Standort: fm4.ORF.at / Meldung: "Le Tour de Yorkshire"

Chris Cummins

Letters from a shrinking globe: around the day in 80 worlds.

6. 7. 2014 - 12:29

Le Tour de Yorkshire

The world's biggest bike race passes through my home village. Oh the excitement!

The people of Yorkshire are rarely effusive in terms of language.

“It’s something to see, isn’t it?” said Brendan, 25, when I asked him why he had turned up, in a fake French moustache, to sit by the road for two hours to see a bunch of cyclists whizz by. Hoping for a better quote, I turned to his friend to ask why he’d come. “I came with Brendan,” was the minimalist reply.

interviewing cyclists

Barbara Köppel

But there was no doubt that the region had embraced its chance to host the premier étage of the Tour de France. This was, to quote the Yorkshire Post, the region's chance to "sell itself to the world" and it really took that opportunity. The overnight rain had cleared, leaving the hills gleaming emerald and along the road, in their no-nonsense way, the people of Yorkshire were celebrating the world famous Gallic race with bacon sandwiches, foaming brown beer and homemade cakes. The Tour de France, unlike corporate obsessed FIFA, doesn’t fuss over controlling what its fans eat or drink.

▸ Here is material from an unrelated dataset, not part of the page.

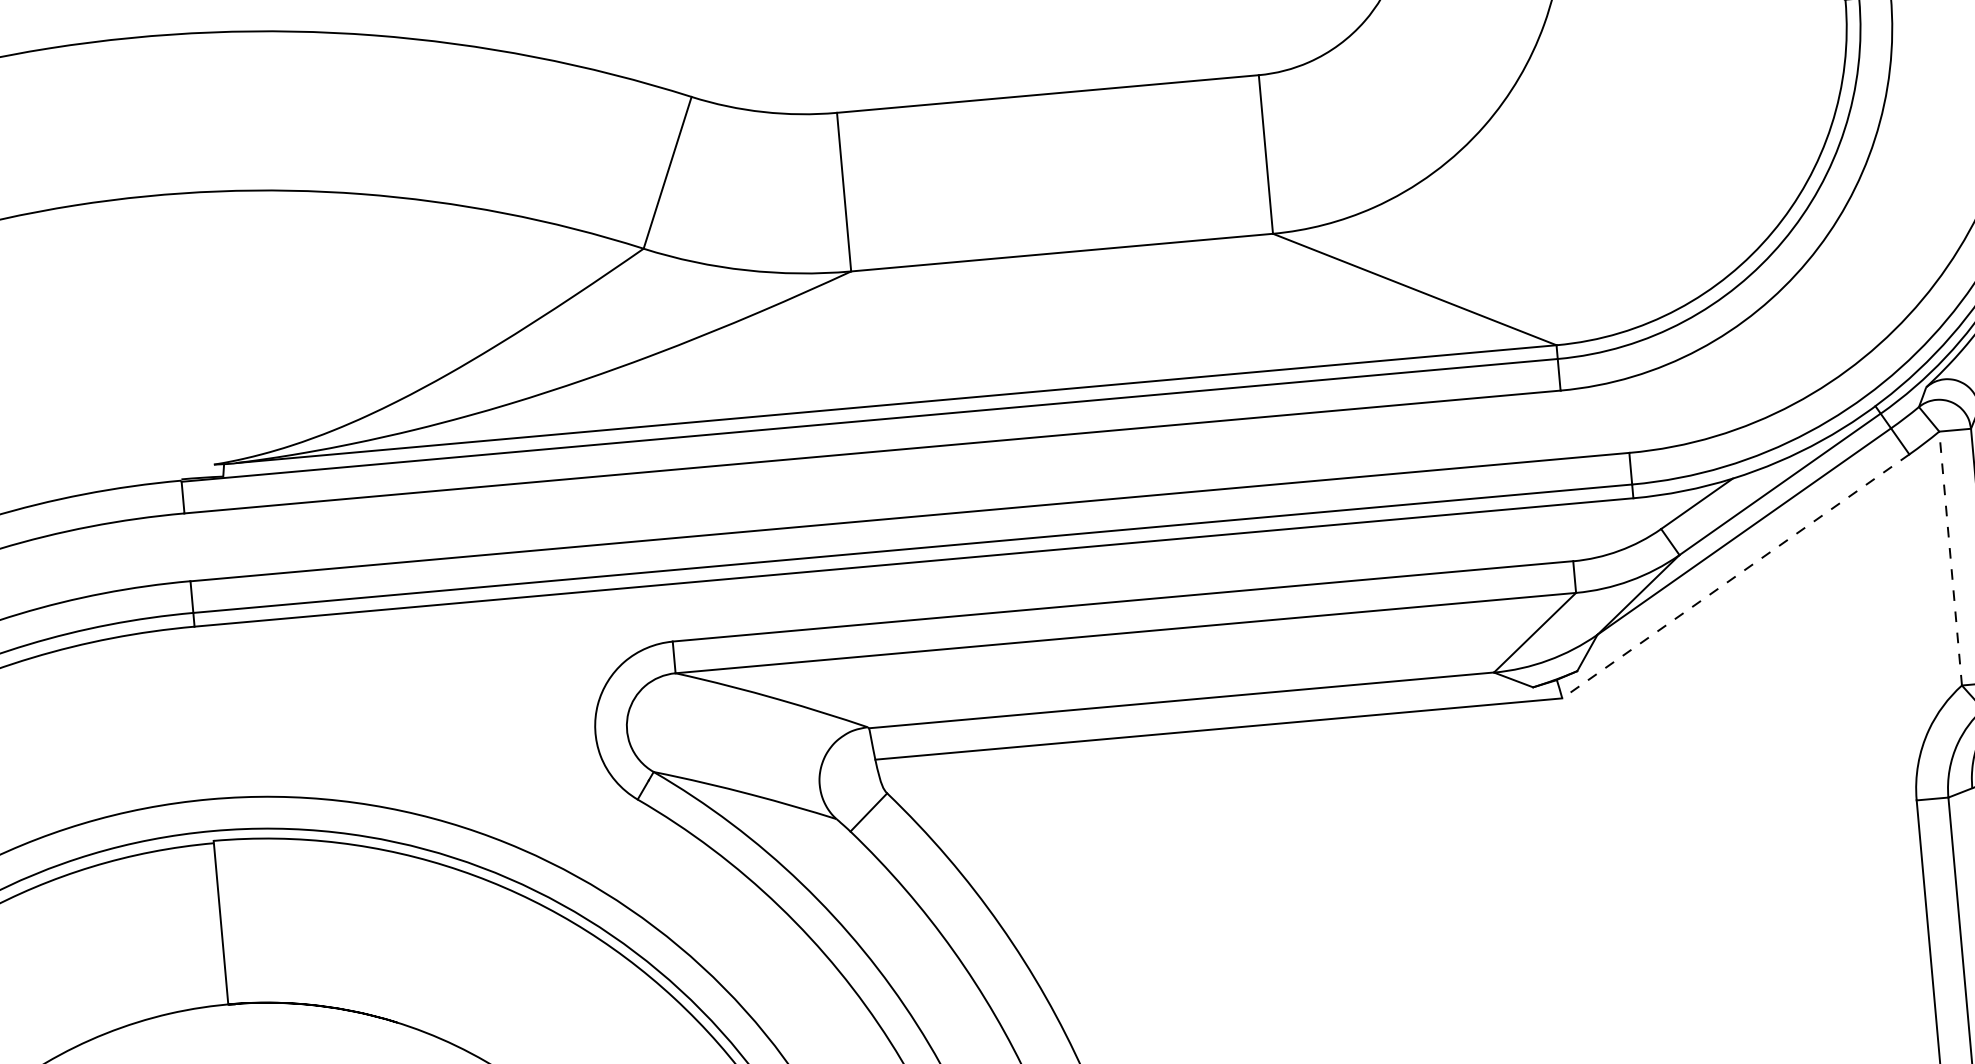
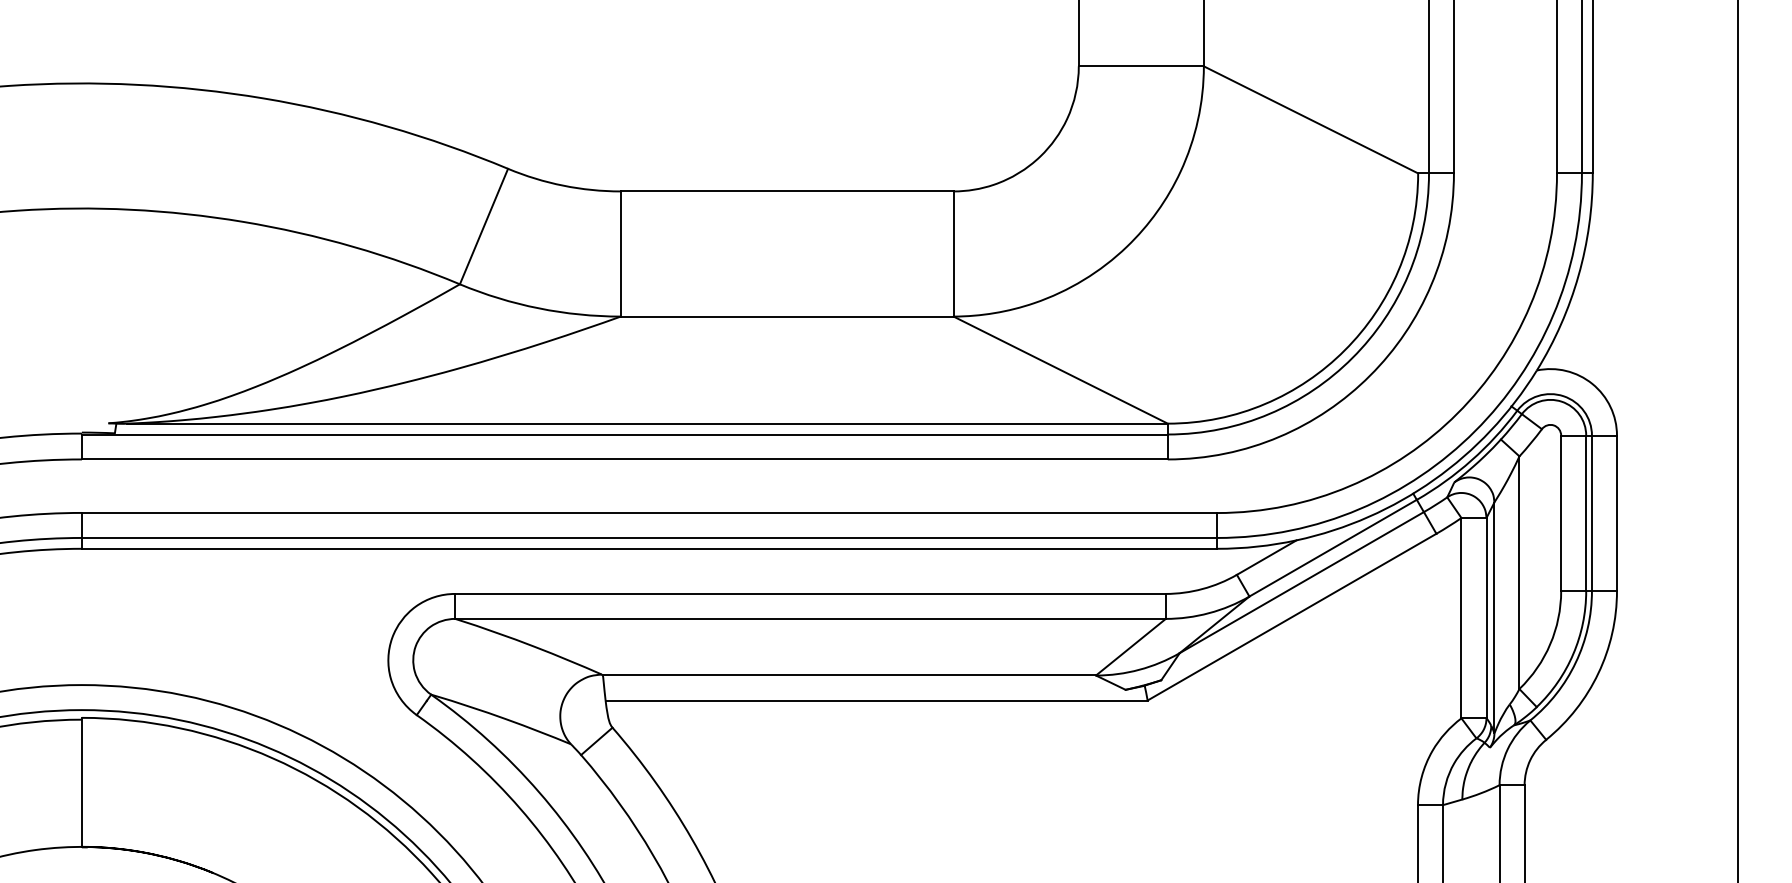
line: (1950, 557) -> (1461, 617), dashed -> solid
line: (1736, 576) -> (1292, 617), dashed -> solid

In a field above my home village of Kettlewell a polka-dot jersey had been shaped onto the hillside and a farmer had somehow coloured the wool of his sheep yellow. “The BBC news team has been here to film them twice,” I was told proudly in the Blue Bell Inn.

Blue Bell IN

Chris Cummins

All the way up to Kettlewell I'd seen colourful bunting outside houses. A white pub had been painted over with red polka dots in the style of the King of the Mountains jersey and junctions were decorated with yellow painted bikes.

The Tour de France had never come this far north and it was a remarkable spectacle. There were beer tents and giant screens and thousands of amateur cyclists, often overflowing from their lycra, taking advantage of the fact that the usually busy narrow roads had been shut since 5am. By midday the crowds had been gathering for hours and they gave each amateur that passed a cheer, or a sarcastic remark if they were heading in the wrong direction.

amateur cyclists

chris cummins

All in all a million people are said to have lined the roads between Leeds and Harrogate. The Tour de France director Christian Prudhomme had dubbed Yorkshire the "Belgium of England" for its enthusiasm for cycling.

On the short but fierce climbs on the narrow roads through the moorland spectators had gathered like swarming bees. You could see neither the grass nor the road for the mass of colour.

Last year’s Nairobi-born British winner Chris Froome was welcomed into usually sleepy Kettlewell with a giant sign reading “Jambo Froome. Harambee”.

I think it is fair to say nothing nearly as exciting as this had happened in Kettlewell since they filmed Calendar Girls, a movie about mature strippers, here over a decade ago.

The local shop had cashed in by selling little cycle shaped earrings and it was staying open all night. I’ve been away for a long time and it was like returning to a fairy-tale England, where little stalls sold homemade cakes and promised their tea was the best in the Dales.

a tour de france fan

chris cummins

Before he arrived with the other 197 riders, all bent over their handlebars in the cool northern English sunshine, the crowd were left to entertain themselves by cheering the fleet of advertising vehicles throwing free samples of sweeties into the crowd. There were even cheers for the motorcycle policemen.

There was an inevitable disappointment as the cyclists arrived, of course. We whooped as a trio of breakaway riders sped by and then laughed with delight as the bunched peleton swept over the S-bend of the 400 year old Kettlewell bridge before disappearing up the Dale towards the first big climb over Cray, a slope so steep that my 4-gear student car couldn’t make it with passengers in the back.

After hours of waiting they had arrived and disappeared within 40 seconds. “Is that it?”, asked a woman to my left. I’m afraid so – that’s the Tour de France.

It’s doubtful British sprint hope Mark Cavendish had time to read the “Go Cav” signs that locals had painstakingly chalked into the road.

We headed to the village hall where there were more bacon sandwiches and more of the warm dark beer and a big screen to follow the progress of the race to the sprint finish in Harrogate.

In the end Cavendish crashed and there were gasps of horror from the crowd. He dislocated his collar bone.

“You feel deflated don’t you?”, said Marianne, who’d been watching: “After Andy Murray in the tennis and the England football team, it's so disappointing.”

It has been a delightfully nightmarish sporting summer for British sport’s fans, but the Tour de Yorkshire is an event this region is unlikely to forget in a hurry.